Arctic Monkeys frontman Alex Turner has never been one for vague disclosures. His lyrics often feature long, twisting details of urban tomfoolery and daft-punk diatribes about teenage life in seedy Sheffield. It’s both predictable and surprising, then, that his first piece of non-Monkey business would be an aggrandizing long-player (co-written with Miles Kane of upstart U.K. band the Rascals) supported by the 22-piece London Metropolitan Orchestra and titled, naturally, The Age Of The Understatement (Domino). The video for the opening title track provides most everything you need to know about the Last Shadow Puppets: Turner and Kane, looking dour in shaggy Beatles bowl cuts and leftover wardrobes from the 1964 Help! shoot, recline on a Russian battle tank like a couple of comrades while battalions of troops sing backup vocals in the snow. Much like the half-galloping, half-prancing album, it’s equal parts goofily outsized and gloriously over-the-top. Turner debunked MAGNET’s myths over the breakfast din of a Manhattan diner.
The Puppets’ first public appearances were impromptu acoustic gigs around New York City this spring.
It didn’t sound much like the record, but it was very enjoyable nonetheless. [The show] was a little bit dodgy. I guess the people in front couldn’t really hear anything, and the sound on the stage kept cutting out and squeaking.
The songwriters each composed a third of the album individually before collaborating on the final third.
Even the ones that we wrote separately, we finished together.
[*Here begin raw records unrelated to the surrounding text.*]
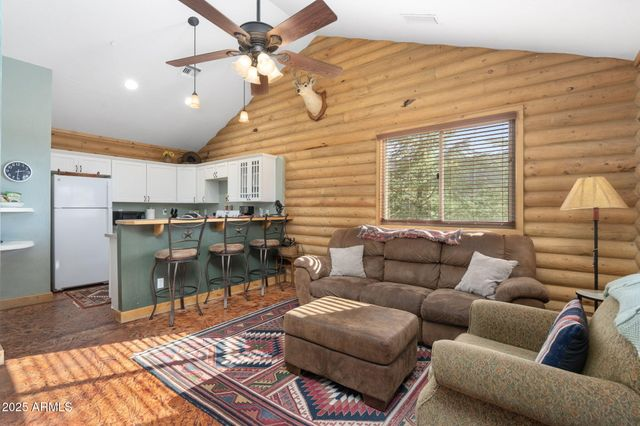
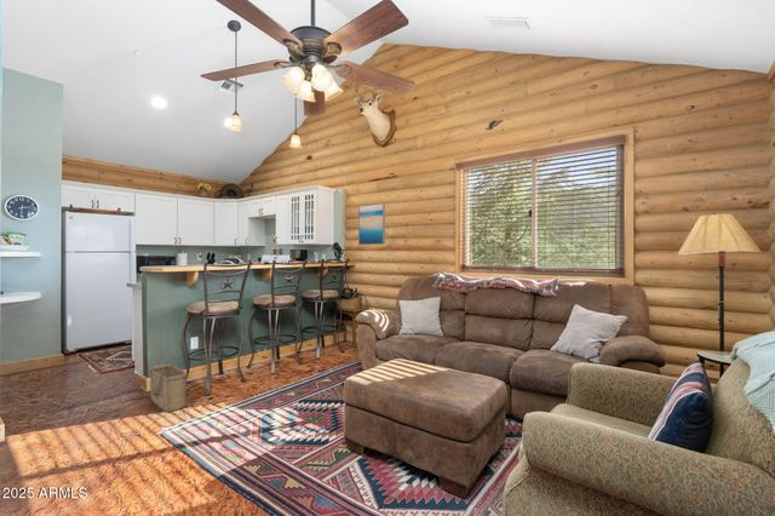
+ wall art [357,201,386,246]
+ basket [148,362,188,413]
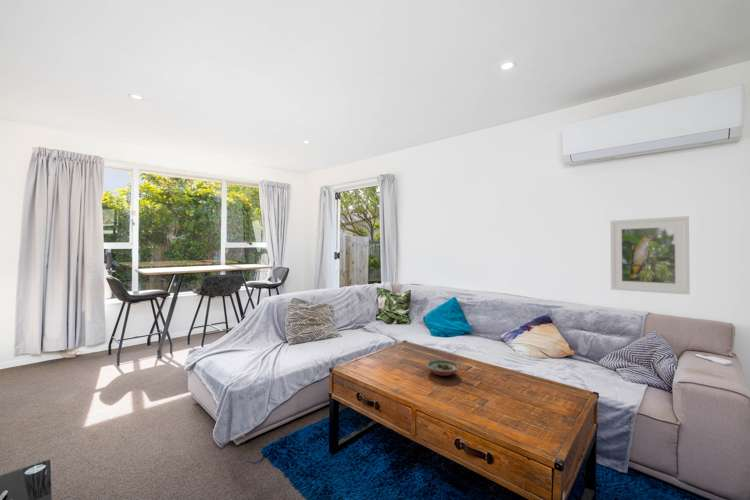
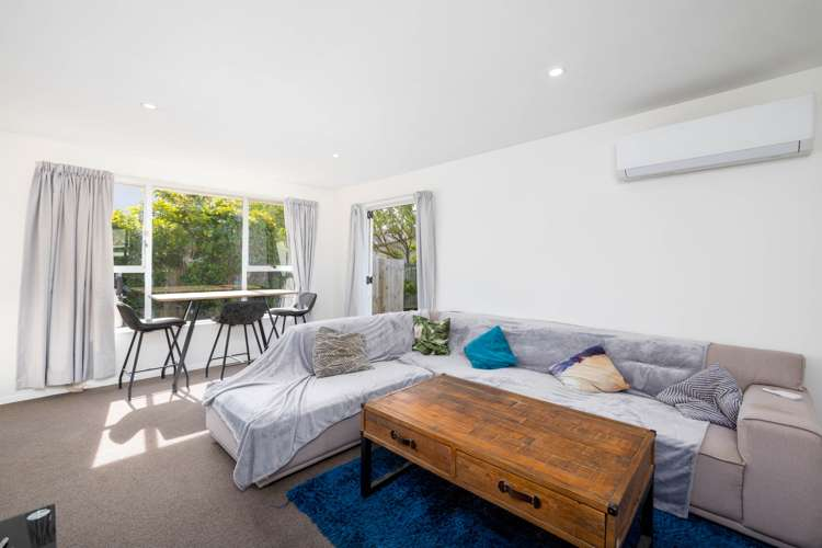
- decorative bowl [426,359,460,377]
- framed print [609,215,691,296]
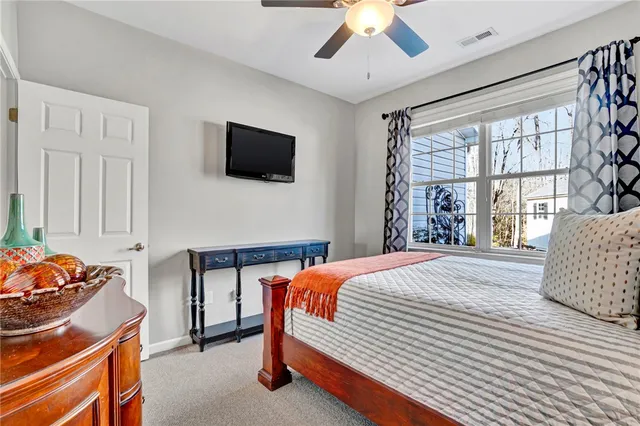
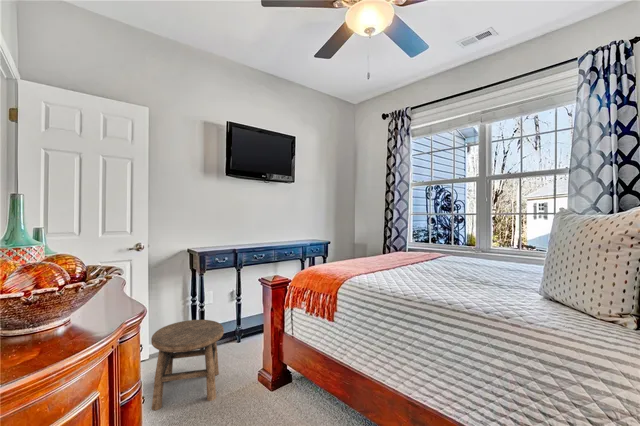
+ stool [150,319,225,412]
We would see however it went in the studio. (Producer/drummer) James (Ford) would suggest sometimes, like, “I think you should sing this one.” We always wanted to do one line each. But after you’ve done that a couple of times, you don’t want to do it on every song. It’s like (Lou Reed’s) “Perfect Day” on the BBC. [Laughs] It was kind of whichever way it fell out. We would just do harmony on some tracks.
Like the Raconteurs’ Jack White and Brendan Benson, the vocal timbres of Turner and Kane are nearly indistinguishable.
It’s like a double-track sometimes. Maybe it’s because we’ve heard it quite a lot now—and obviously we know the difference—but James says you can tell them apart. You just can’t tell when it changes from one to the other.
Final Fantasy’s Owen Pallett, whose string arrangements appear on every track, originally was a referral.
The label suggested someone else who was a friend of his, and the friend suggested we use him. We met him on tour, and it seemed like he was perfect for it.
Harmonizing is a little-known skill of the Russian Army.
We had them in the studio. [Laughs] Piled ‘em in. That was the idea of the (video) director (Romain Gavras). As soon as he heard the (title) track, he was like, “We need to go to Moscow.” He had all these setups, one of which was the army he got to do the “ahh”s. They’re the real guard. It was [difficult], but it wasn’t as expensive as you’d think. There was a lot of favors going on.
Turner enjoys taking the piss out of the annual BRIT Awards, with previous Monkeys’ acceptance speeches featuring fake band members and costumes pulled from the Village People and The Wizard Of Oz.
We like to take the piss out of most things. It’s all kind of hazy in memory, actually.